== READING PASSAGE ==
Data Structures and Algorithms

Lab 8: King James Programming

Due on Sunday, April 3rd at 11:59 PM. This is a team lab. You and your assigned lab partner(s) will complete this lab together. Make sure that you are familiar with the Partner Etiquette guidelines. You may discuss the concepts of this lab with other classmates, but you may not share your code with anyone other than course staff and your lab partner(s). Do not look at solutions written by students other than your team. If your team needs help, please post on the Piazza forum or contact the instructor or ninjas. If you have any doubts about what is okay and what is not, it’s much safer to ask than to risk violating the Academic Integrity Policy.

Overview

Source: OpenClipArt.org

In this lab, you will modify an implementation of a binary search tree to create an AVL tree. Operations on AVL trees have better worst-case time complexity than operations on simple binary search trees. We will make use of these operations to construct a generator which, given a collection of input files, can create novel-looking, fairly realistic sentences. This lab is inspired by and named after the single-topic blog King James Programming, which uses similar (albeit more sophisticated) techniques to achieve a similar goal.

In comparison to previous labs, the number of lines of code you must add to the starting repository to get a completed, correct submission is very small. Those lines of code are conceptually weighty, however, and you can expect to spend a fair amount of time debugging your AVL tree data structure. Make sure to test thoroughly!

Your team’s repository can be found in the usual location: git@github.swarthmore.edu:cs35-s16/lab08-<team-name>.

Starting Code

The starting files for this lab include a complete implementation of a binary search tree. The following is a description of each file in the starter code; files you will need to modify are shown in bold.

Existing data structures. As with the last lab, you are provided implementations of List, Queue, and Pair.

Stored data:
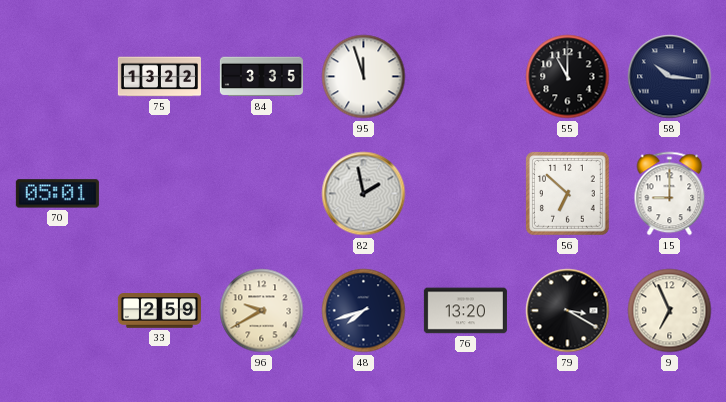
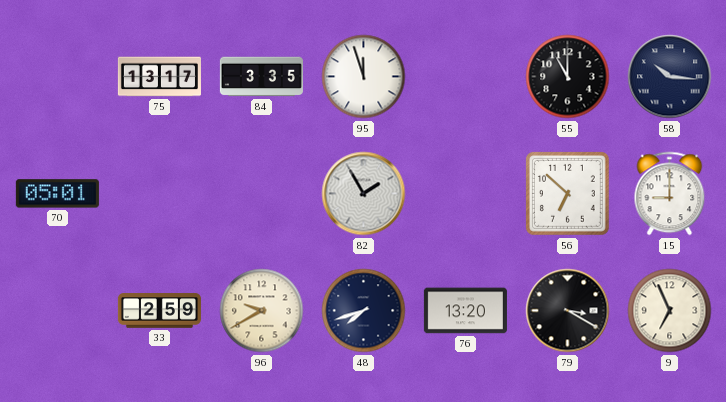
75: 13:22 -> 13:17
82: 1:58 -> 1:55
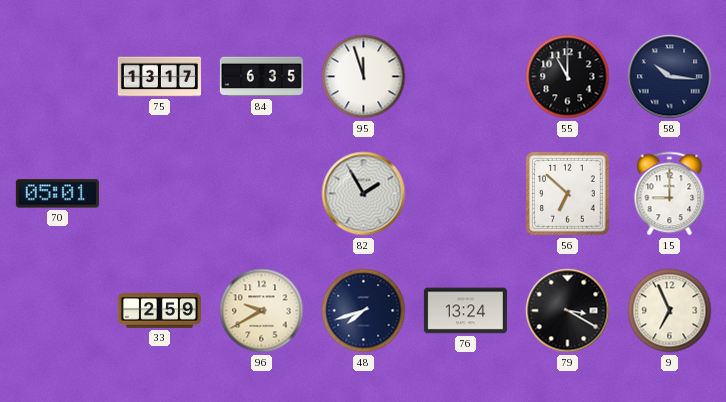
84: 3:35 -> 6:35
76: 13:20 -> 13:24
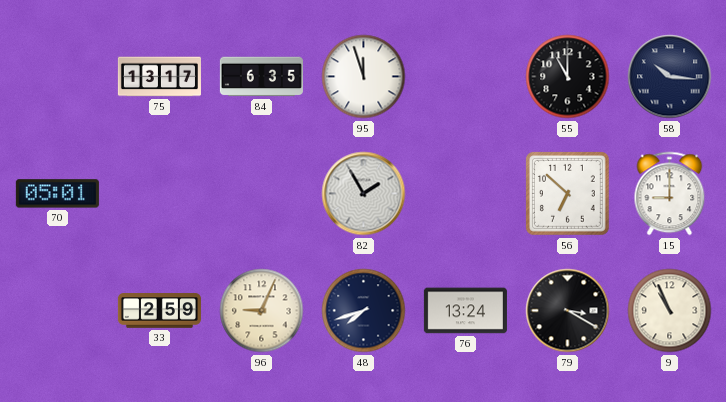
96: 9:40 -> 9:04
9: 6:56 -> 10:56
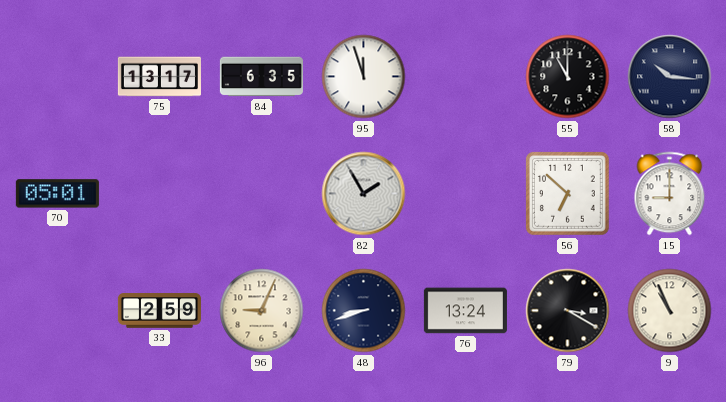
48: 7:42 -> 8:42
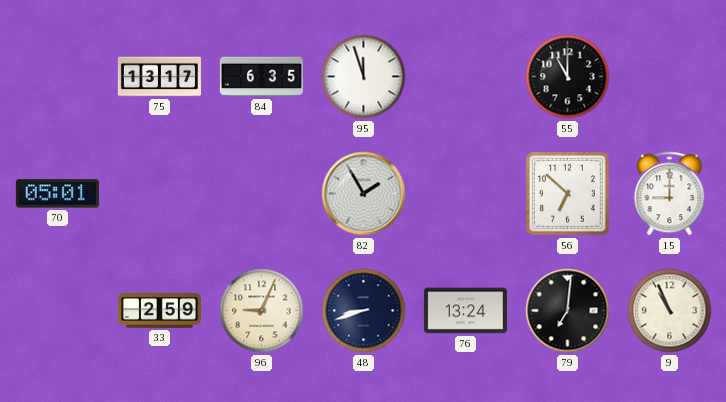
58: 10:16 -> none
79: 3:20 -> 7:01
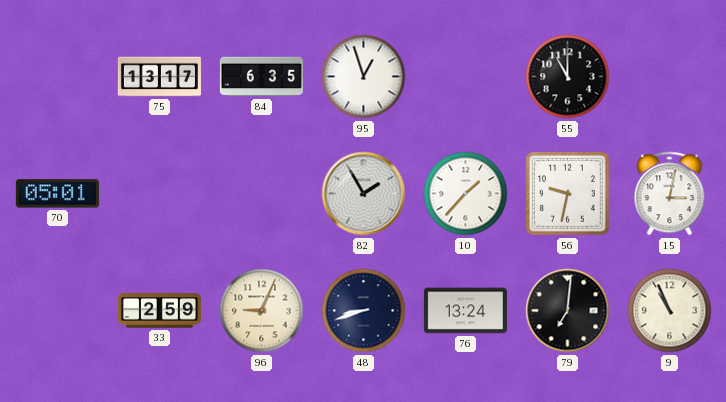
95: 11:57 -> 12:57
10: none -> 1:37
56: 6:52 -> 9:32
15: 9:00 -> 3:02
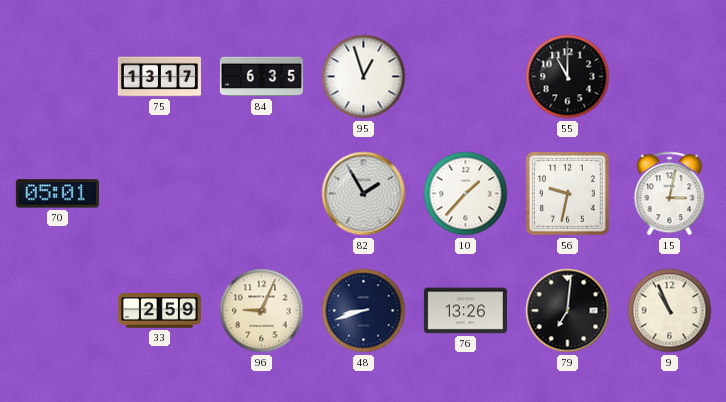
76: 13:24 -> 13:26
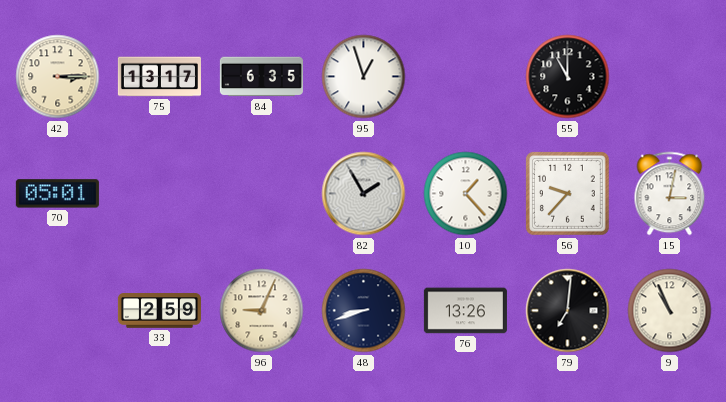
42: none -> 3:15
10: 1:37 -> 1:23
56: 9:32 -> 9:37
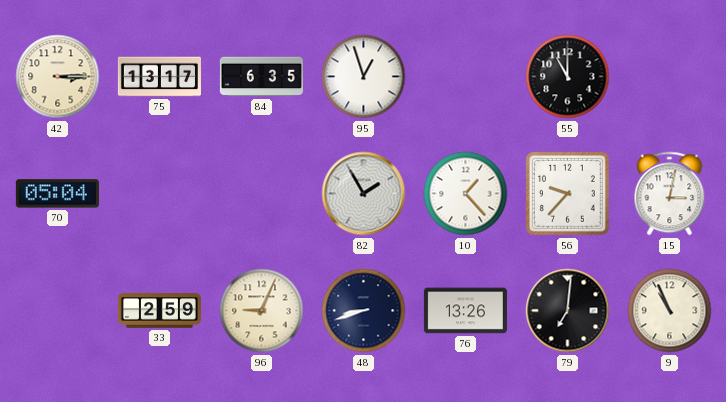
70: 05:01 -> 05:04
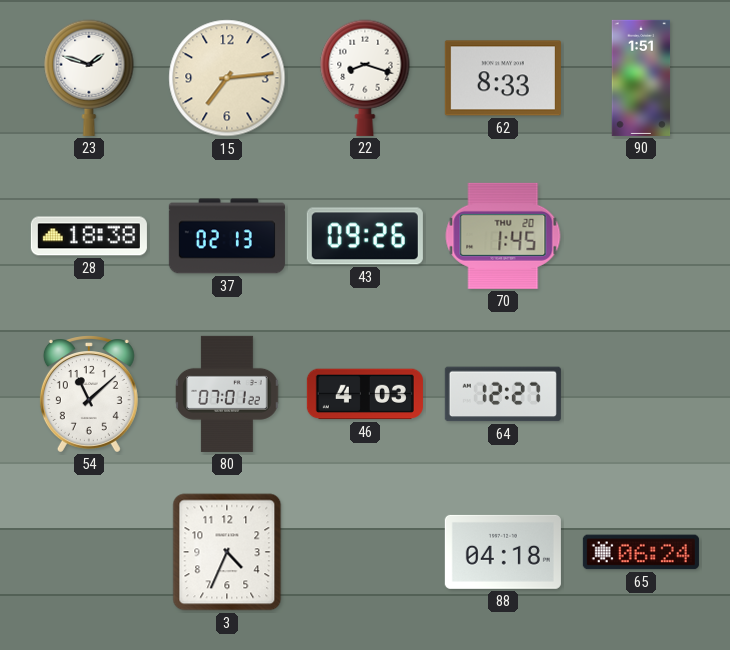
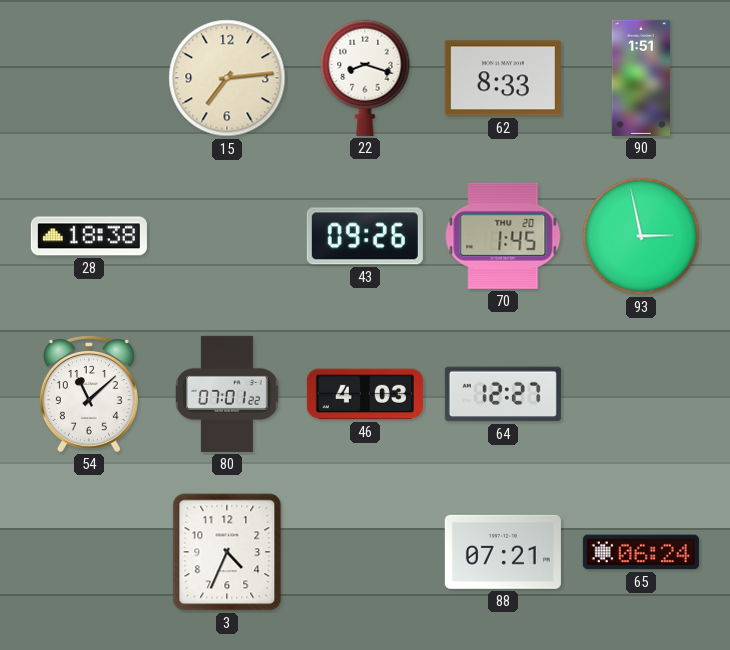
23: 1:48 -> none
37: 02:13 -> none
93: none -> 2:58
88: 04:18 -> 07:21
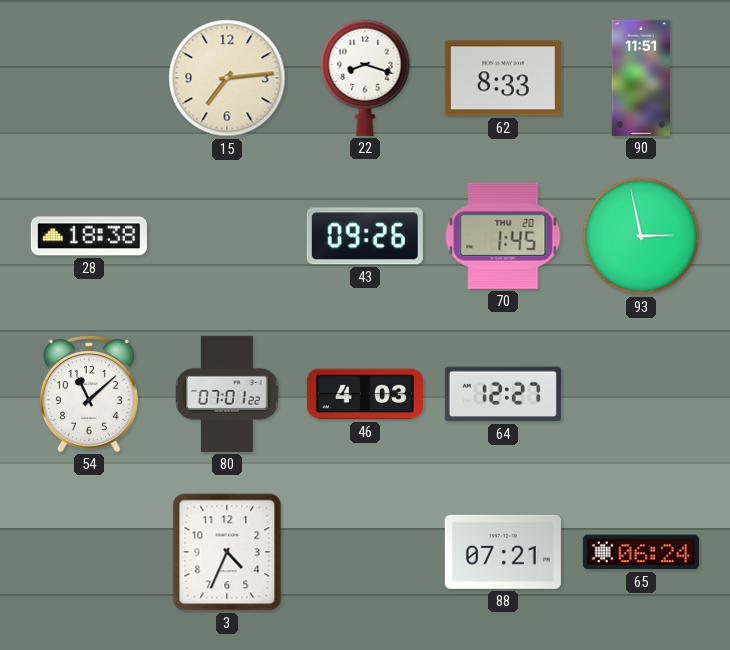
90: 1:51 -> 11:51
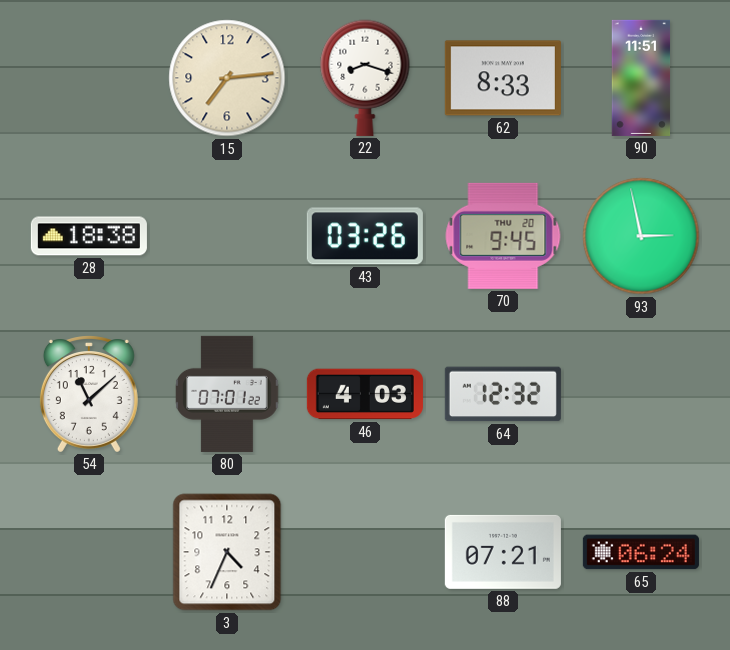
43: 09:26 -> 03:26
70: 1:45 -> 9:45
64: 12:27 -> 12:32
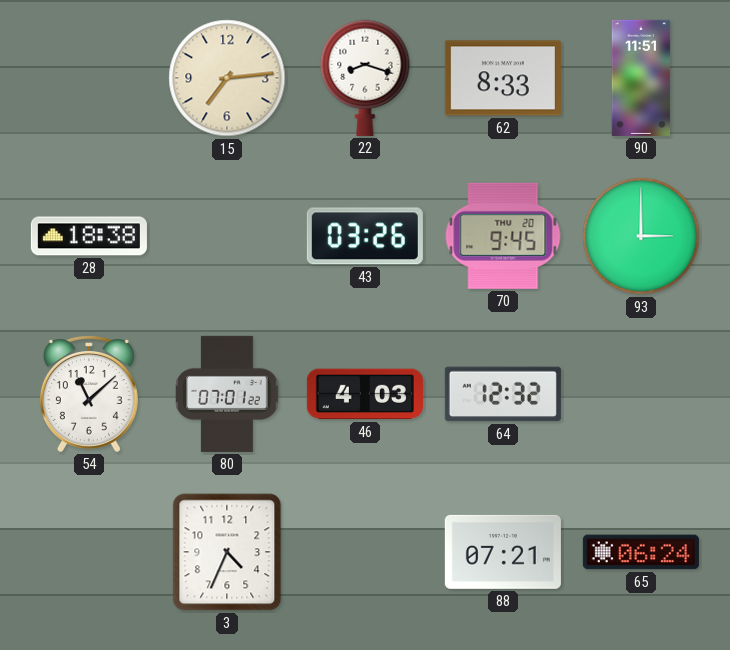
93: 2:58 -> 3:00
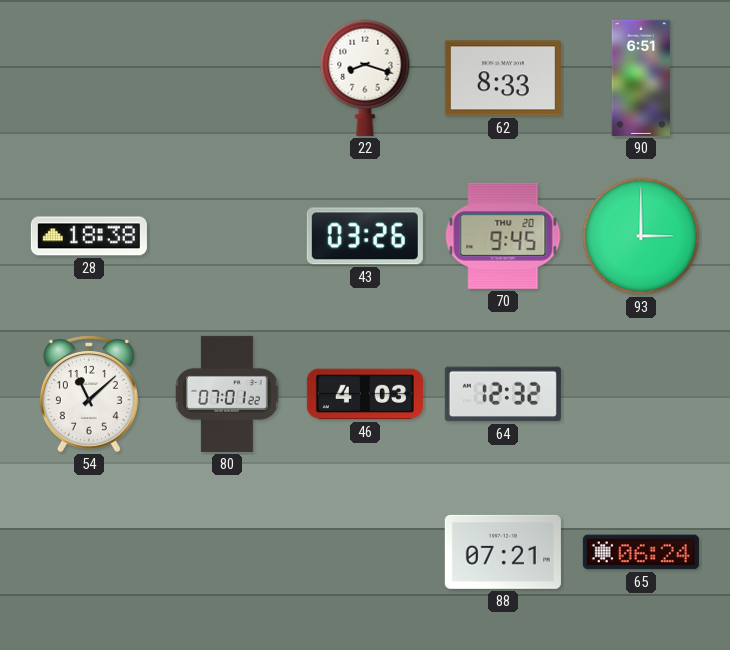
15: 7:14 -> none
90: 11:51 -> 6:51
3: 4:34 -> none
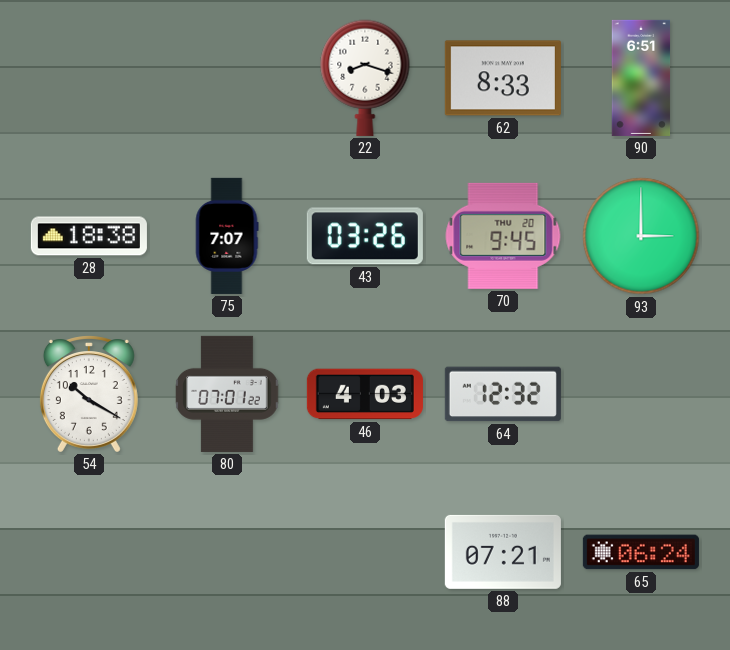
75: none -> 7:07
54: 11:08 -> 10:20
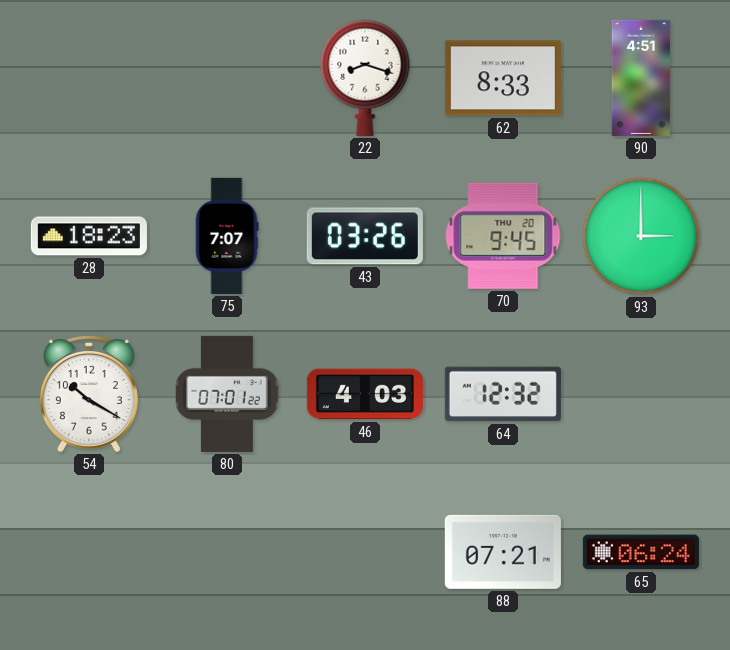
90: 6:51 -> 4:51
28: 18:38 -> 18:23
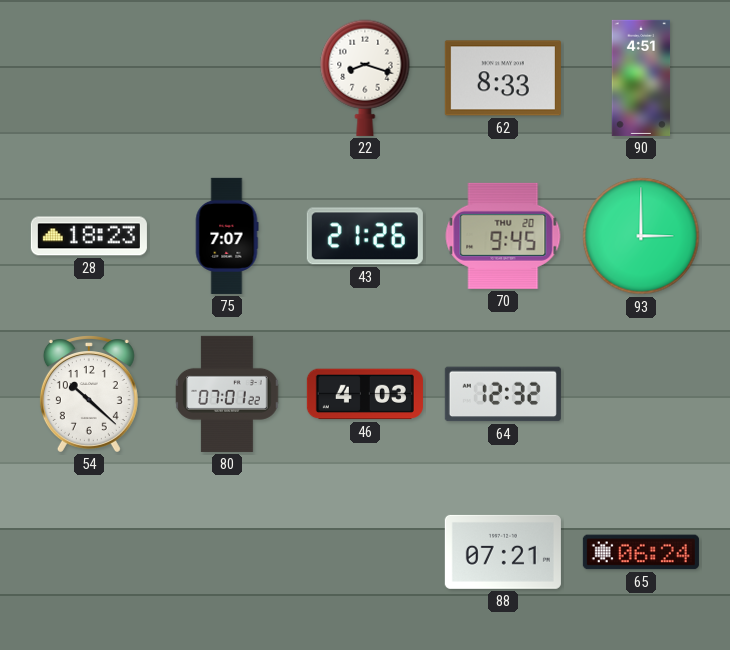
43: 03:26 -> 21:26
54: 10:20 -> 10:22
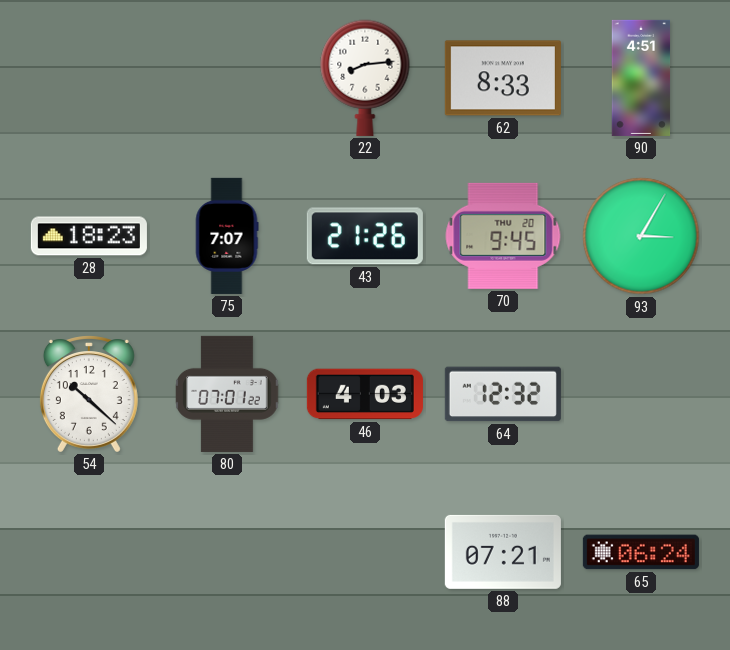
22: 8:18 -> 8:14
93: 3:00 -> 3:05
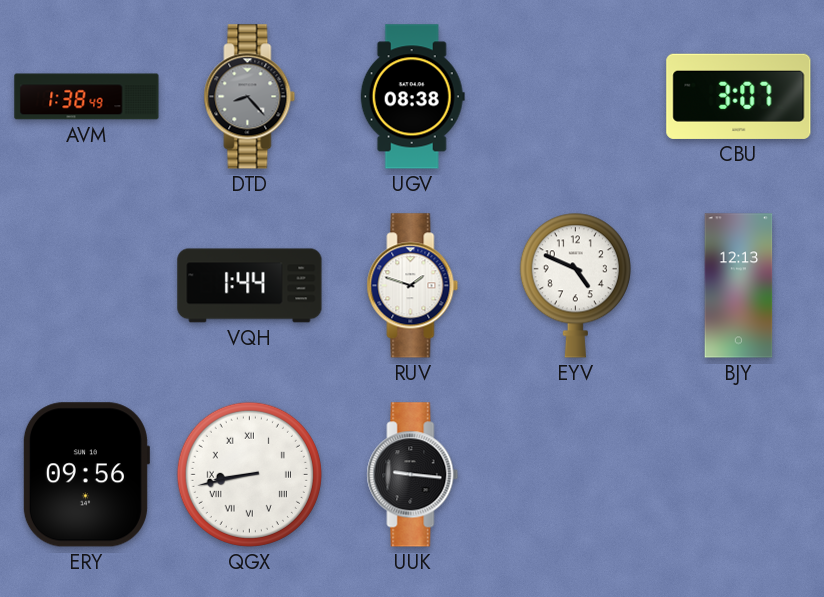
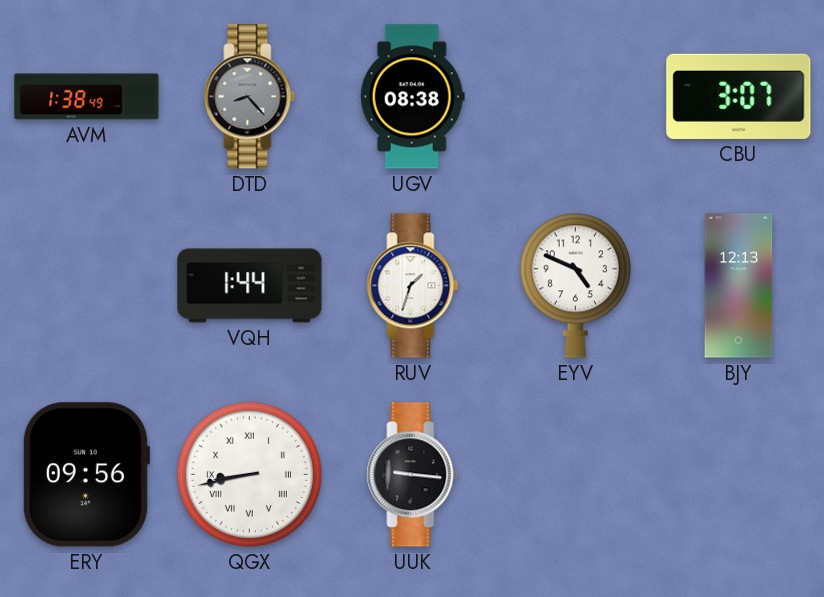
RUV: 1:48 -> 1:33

== SET OF TASKS ==
1. Using the AVL tree lab page, decide whether each statement agrees with it: (a) students complete this lab on their own; (b) the starting files include a complete binary search tree implementation; (c) a finished submission needs a large amount of new code. For each, answer yes or no and quote the words of the page that settle it.
2. Carry on the AVL tree lab page, picking up right after its final sentence.

== RESULTS IN ORDER ==
1.
(a) No: "This is a team lab."
(b) Yes: "The starting files for this lab include a complete implementation of a binary search tree."
(c) No: "the number of lines of code you must add to the starting repository to get a completed, correct submission is very small."

2.
- circular_array_list.h
- circular_array_queue.h
- list.h
- ordered_collection.h
- pair.h
- queue.h
The AVL tree. Although the files have been renamed to e.g. avl_tree.h (as opposed to linked_bst.h), these files contain an implementation for a simple binary search tree. Your job will be to update these files to establish and maintain the AVL tree balance properties.
- bst.h: The declaration of the BST interface.
- avl_tree.h: The declaration of the AVLTree template class. You’re welcome to add private methods to this class if you like, but you don’t have to do so.
- avl_tree_node.h: The declaration of the AVLTreeNode template class. You’re also allowed to add private methods to this class.
- avl_tree__definitions.h: The implementation of the AVLTree methods.
- avl_tree_node__definitions.h: The implementation of the AVLTreeNode methods. You’ll spend most of your time writing code here.
A simple trigram model. We’ll use a trigram model to pick words to form our sentences. See below for further explanation.
- trigram_model.h/trigram_model.cpp: The declaration and definition of the TrigramModel class.
A place to implement your program.
- kjp.h/kjp.cpp: A library which can aggregate and generate sentences using a TrigramModel.
- kjp_main.h/kjp_main.cpp: A place for your kjp_main function.
- program.cpp: The file in which the “real” main function is stored (which we keep separate for testing).
A program for your tests.
- test_utils.h/test_utils.cpp
- tests.cpp

Using Your Previous Code

Source: OpenClipArt.org

If you prefer, you may use the code you submitted for Lab 7 in this assignment. If you do so, you should bear the following in mind:

Your files from the previous lab are named things like linked_bst.h. This assignment requires them to be renamed to e.g. avl_tree.h. This also goes for the classes within those files: LinkedBSTNode would have to be renamed to AVLTreeNode, for instance.
The AVL tree skeleton provided here has declared some extra private methods (such as rotate_left). You’ll need to add those new methods to your AVLTree and AVLTreeNode classes. In particular, the check_invariants methods are a requirement.
If anything is wrong with your Lab 7 code, those bugs could also affect your Lab 8 grade.

For most groups, it’s probably easier to read over the correct implementation of the BST provided in this lab than it is to adapt Lab 7 code for this assignment.

Implementation Strategy: The AVL Tree

The implementation of this lab can be accomplished in the following steps:

Source: OpenClipArt.org

Add a height field to the AVLTreeNode class to track nodes’ heights. * You’ll need to modify the constructor and the methods of AVLTreeNode to use this field and to keep it up to date. * The new height-related helper methods (such as left_subtree_height and recalculate_height) will be helpful here. * Specifically, recalculate_height should be called on any node whose height may have changed. * subtree_height should get much simpler! * Make sure to test your new height implementation. You should be able to copy tests from Lab 7 to help you make sure that e.g. subtree_height still works correctly.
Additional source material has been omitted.